Josh turns to the mouse and monitor to navigate his way through endless daily tasks. If Herb and his offerings are not online, Herb’s not on his radar. Josh sent Herb a note last week, asking for links to pricing and spec sheets on lines Herb represents. Herb has been scrambling to put together an e-mail addressing Josh’s questions. At the same time, he’s deathly afraid his relationship with this customer will turn into a transactional series of e-mails and links focused primarily on price. How does he craft an e-mail that provides the requested information yet leaves the door open for some give and take?

Josh is also concerned about the service Herb’s lines provide when his engineers and production people have questions. Does he have to go through Herb each time? Can he go direct to the manufacturer? Does he have to talk to an actual person or does the manufacturer provide online diagnostics that can be accessed 24/7/365? Herb sees this issue coming up more and more and is frustrated that his largest line is still “working on it.” Herb fears that if Josh reduces the relationship to electronic catalog links and online service diagnostics, Herb will lose any advantage he’s had in selling to and servicing this customer. If Josh-type buyers appear in other customers over time, Herb fears he and his firm will lose their role between supplier and customer.

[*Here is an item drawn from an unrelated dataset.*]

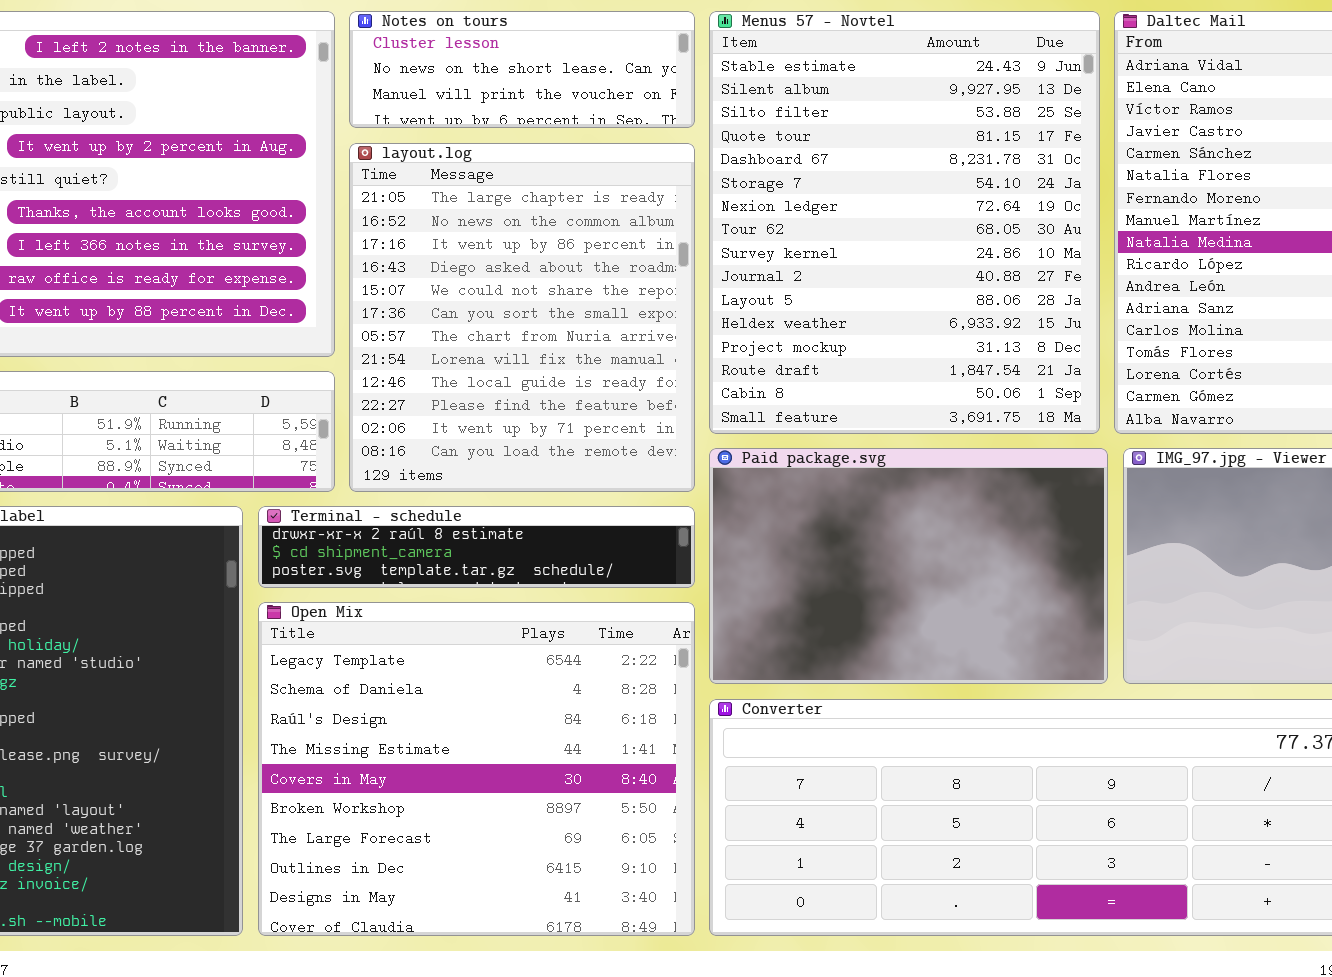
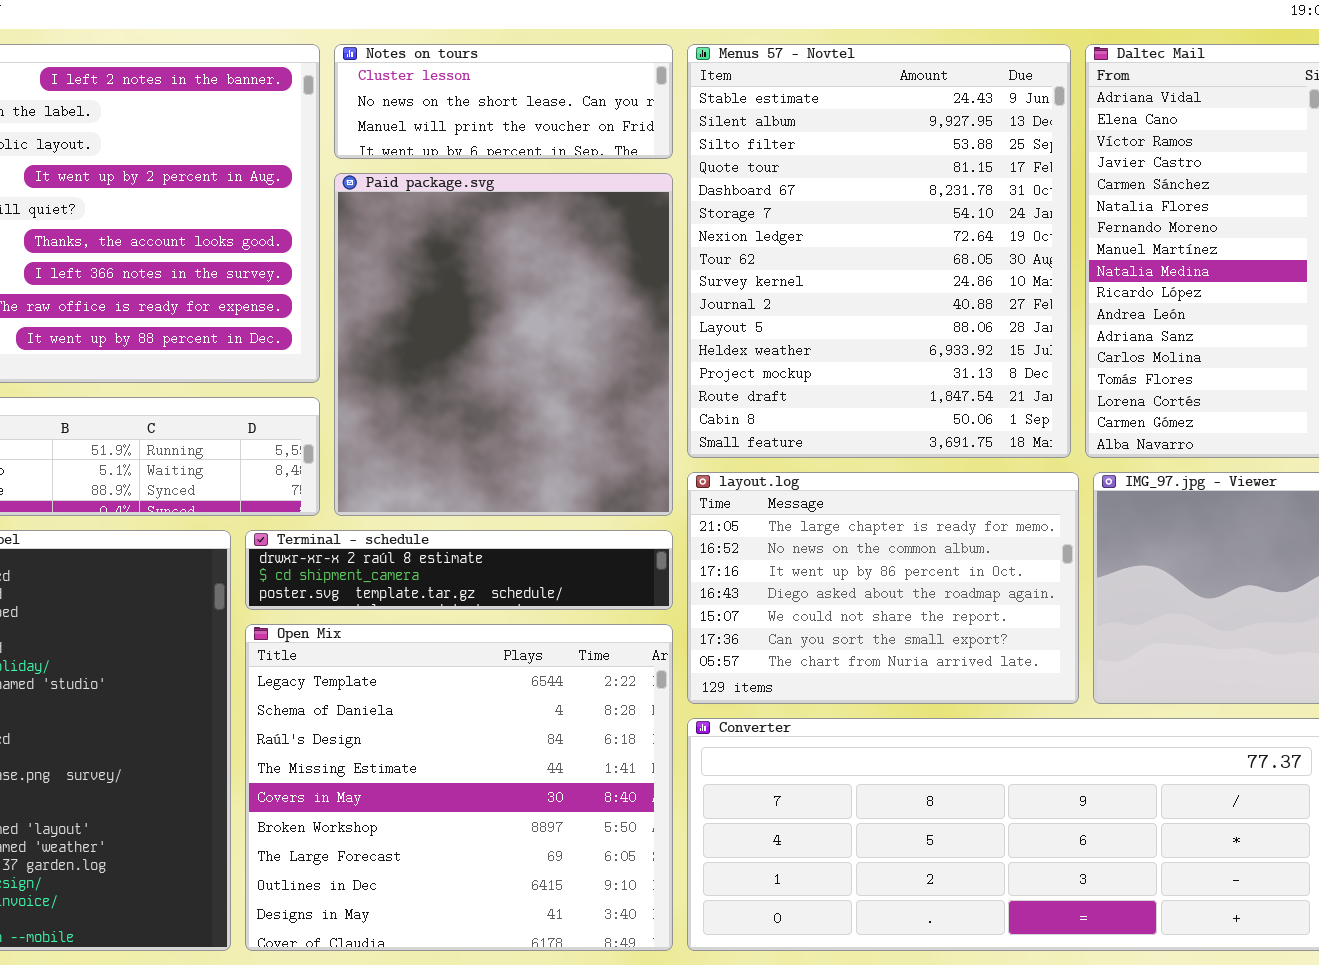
layout.log: [349,143,695,492] -> [687,472,1079,704], moved, resized
Paid package.svg: [709,448,1108,684] -> [334,173,673,516], moved, resized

What can you do to develop and maintain profitable relationships with emerging buyers like Josh?

Meet with the lines you represent. Make sure they’re providing product information in ways that appeal to young buyers. This includes online specifications, installation and service instructions, training aids and other support materials. The Internet has enabled firms on the leading edge of any industry to provide instantaneous information and diagnostics. This, in turn, raises the level of expectation among all of those using this information. If your lines don’t keep pace, illustrate how that will impact their business, short and long term.

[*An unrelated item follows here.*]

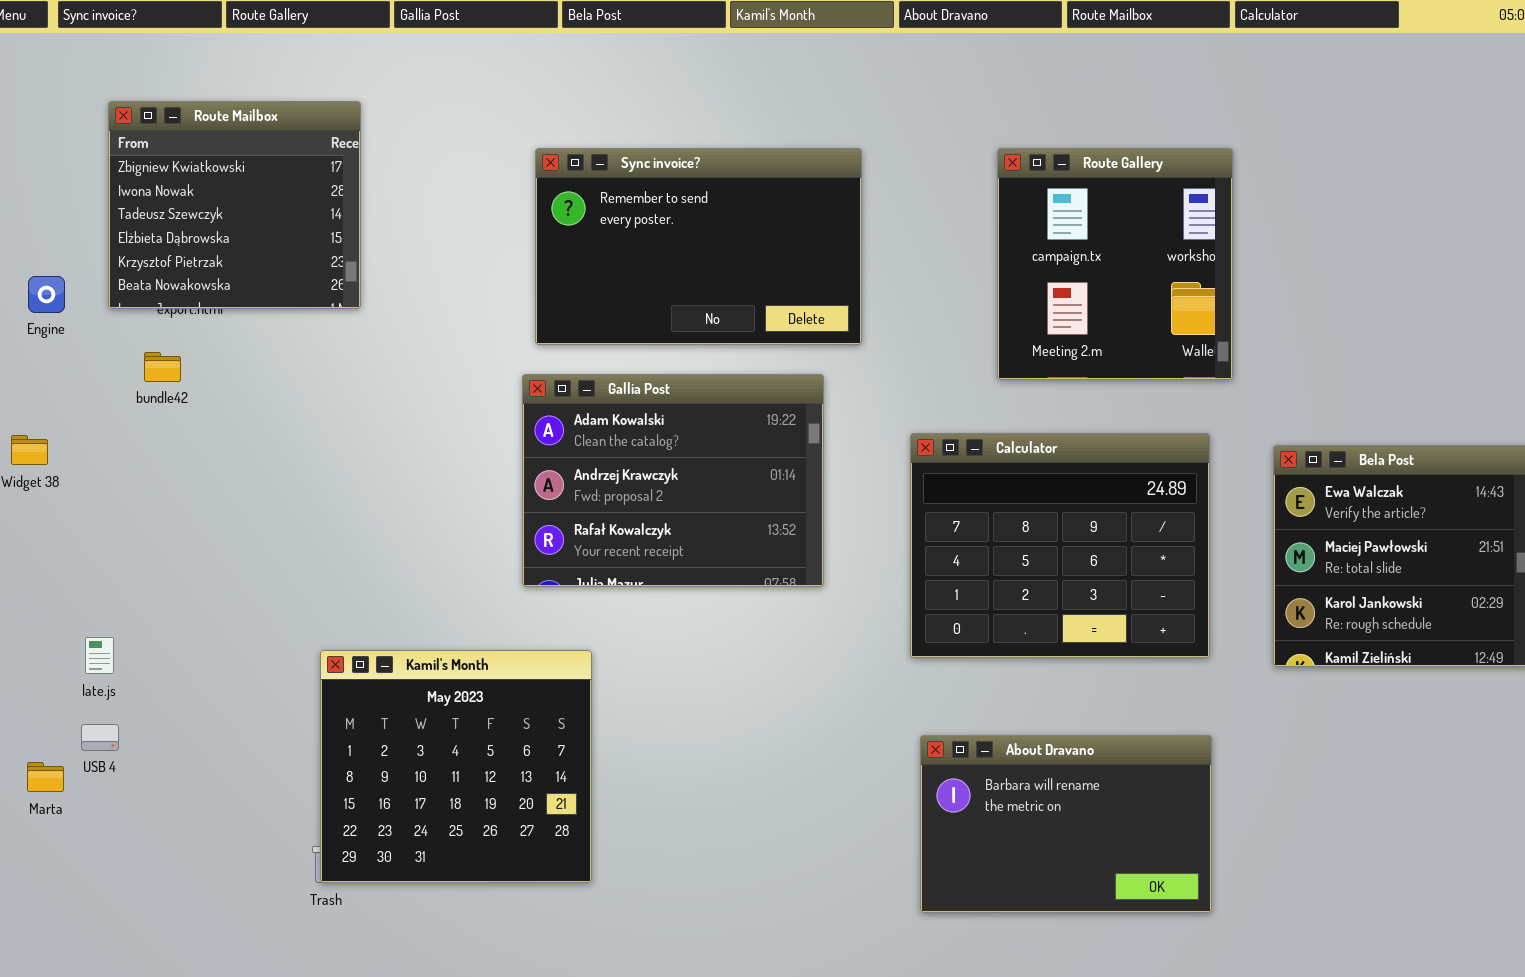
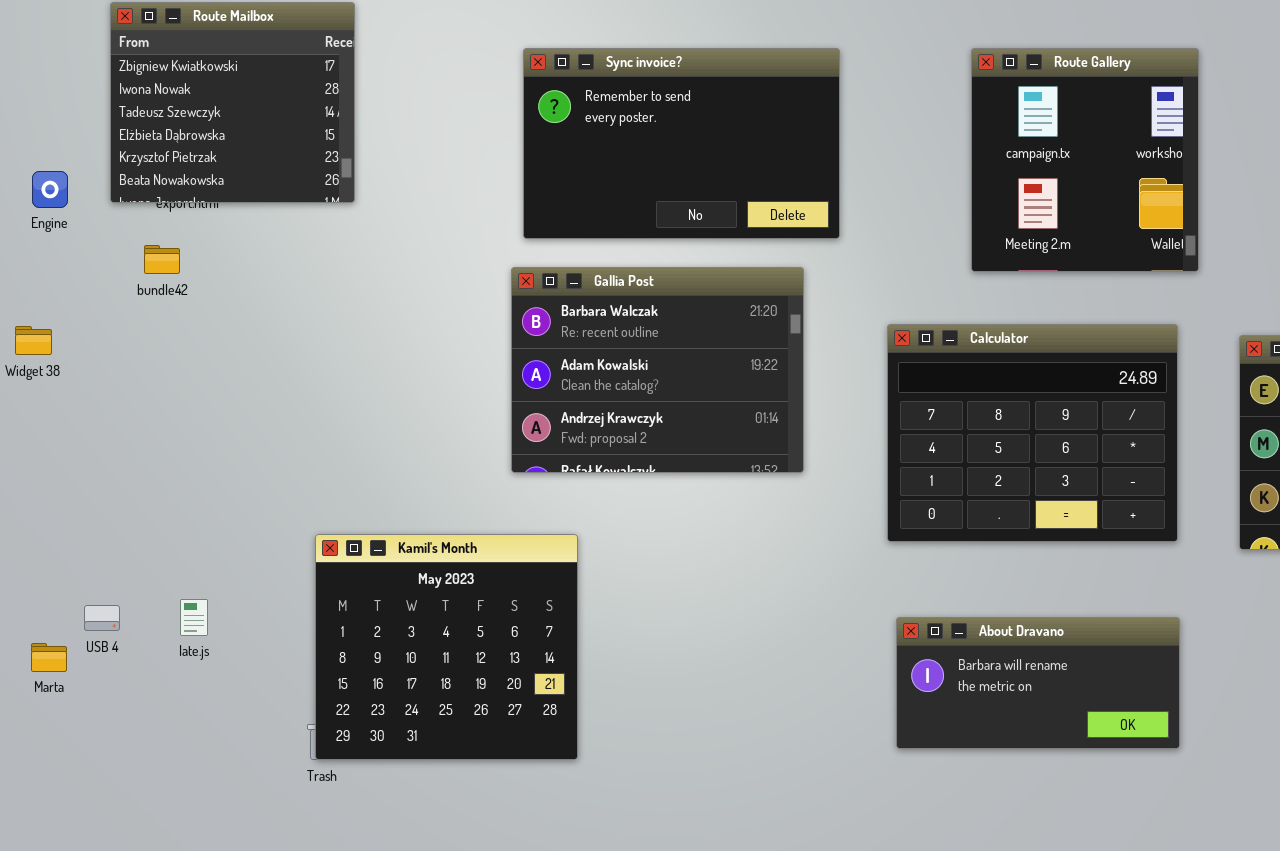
Gallia Post: [522,374,824,587] -> [511,267,804,473], scrolled up 1 row
late.js: [85,637,114,674] -> [180,599,208,636], moved
About Dravano: [920,735,1212,913] -> [896,617,1180,749], resized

Ask young buyers what they want. Of course, once they provide this input, they will expect you to respond to their expectations and concerns. Be frank and to the point. The days of sitting down for coffee on a monthly or quarterly basis are over. Other than a few promotional items, the baseball tickets, dinners, fruit baskets and so on are out. Besides perceiving them as an old-fashioned approach, buyers like Josh have no time to complete the reporting forms their companies require on all gifts exceeding $25 in value.

Adjust your style to meet emerging buyers. This, of course, is easier said than done. How does Herb craft an e-mail to Josh that provides the requested information yet leaves the door open for some give and take? Herb would be wise to respond to each of Josh’s requests with the best information he can provide. Omitting critical information will only alienate him. Herb would be better off putting himself in Josh’s shoes and trying to anticipate future issues Josh might face. Passing along a bit of intelligence that Josh would not know or might not even know to ask about will probably lead Josh to conclude over time that his haste to make this relationship transactional might blow up in his face when he needs Herb to handle that special situation. Without sounding preachy, Herb might share a carefully crafted insight or two since Josh is new to the position.

Take time to reflect. Look forward three years. What do you see? How many of the current buyers you deal with will still be around? Who will replace them? Will they be replaced? Will major customer contact be in the form of software-based, menu-driven, proposal forms posted to the company’s Web site for all those who want to bid? As far fetched as that might sound, today’s firms are increasingly focused on doing more with less.

What impact will this have on your business model? Closely analyze your book of business. Determine to a dollar how each customer contributes to your bottom line. Sure you do a lot with Customer A, but is this margin eaten away because they are high maintenance? Over time, you might appreciate buyers like Josh who are more transactional but also less needy. A smaller gross may even end up yielding a larger profit.